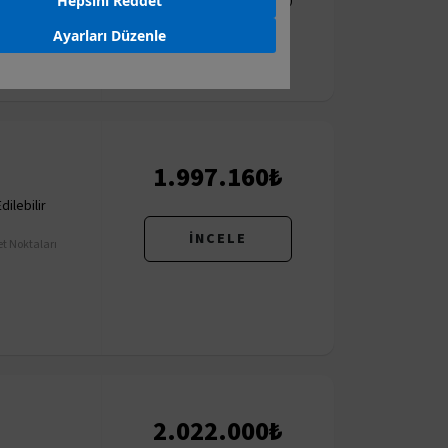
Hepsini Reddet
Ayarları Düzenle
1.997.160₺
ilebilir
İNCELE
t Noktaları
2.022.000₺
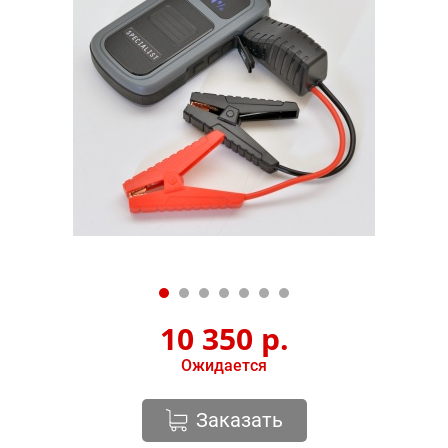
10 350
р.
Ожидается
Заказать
---------------
**AIM OF THE EXERCISE**. Extract the text lines read from both pictures in the material, in their original order, and leave out the pictures.

**WRITTEN REPLY**.
Hepsini Reddet
Ayarları Düzenle
1.997.160₺
ilebilir
İNCELE
t Noktaları
2.022.000₺
10 350
р.
Ожидается
Заказать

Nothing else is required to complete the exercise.